Central banks see crypto and private payments as anathema to their vision of a world that they totally control through their own programmable digital currencies. The threat is, that before they can lumber into action and release their CBDCs, the crypto industry will already be firmly established, and the monetary system will be fractured.
The head of the Bank of International Settlements, Agustin Carstens, claimed in a recent speech to the Goethe University’s Institute for Law and Finance, that “trust” in the currency was what “held the monetary system together”.
He talked of central banks being at the core of a system that “do not aim for profits, but to serve society.” He added:
“CBDCs do not need to borrow their credibility. As they are directly issued by the central bank, they inherit the trust that the public already places in their currency. They can thus serve as a sound foundation for future innovation.”
It all sounds rather pleasant and comforting. Central banks have our backs and all we have to do is just trust that what they are doing will eventually be for our good.
The issue here is in what parallel universe have the banks done anything to further the interests of the common investor?

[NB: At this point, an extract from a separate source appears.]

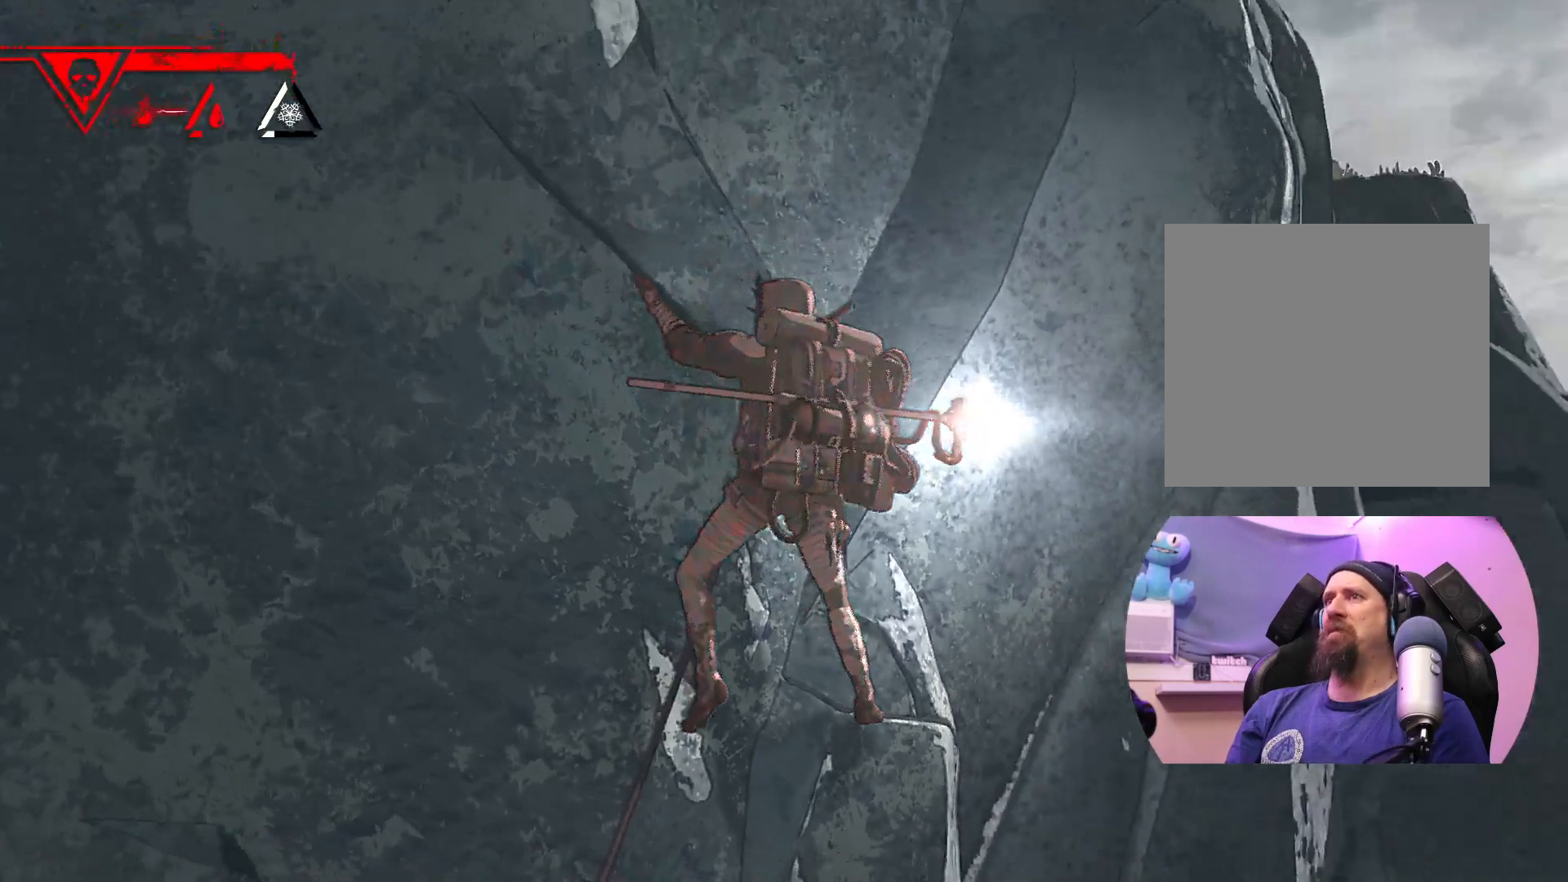
{"buttons": [], "left_stick": "center", "right_stick": "down-left", "events": [[500, "right_stick", "down-left"]]}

The fiat monetary system is failing all but those nearest to the hand-outs. Banks are receiving ever more currency printed out of thin air in order to keep them afloat, while the average Joe is having their purchasing power wiped out by central bank induced inflation. How is this a system based on “trust”?
Fortunately, according to an article on Bloomberg this morning, while money is pouring into digital assets in the crypto sector, central banks around the world are moving at a snail’s pace, and it was thought that “a digital dollar or digital euro remains years away.”
Also, it posits that major central banks in the West, such as the US and the UK, are thinking more along the lines of regulation to curb and de-risk the perceived threat that cryptocurrencies and fintech might bring.
All the while, the crypto sector is growing at speed, and yields that can be found fairly easily on many of the DeFi platforms are infinitely better than those offered by traditional finance.
The age old adage that money will go where it is treated best is possibly the best way to look at it. On the one side we have capital pouring into the most fantastic innovations on payments and yield bearing products in the crypto space, and on the other we have states issuing their own digital currencies for quicker and cheaper payments.
The crypto innovations threaten a fracturing of the monetary system into several payment systems, while CBDCs will be able to be used to levy complete control over populations.
It could be seen as a case of the lesser evil, or it could be seen as a fight for the future of money between state controlled entities and the innovation-driven private sector. Whatever happens, we are at the most important pivotal point in the entire history of money. A winner should be decided in the next few years.
Disclaimer: This article is provided for informational purposes only. It is not offered or intended to be used as legal, tax, investment, financial, or other advice.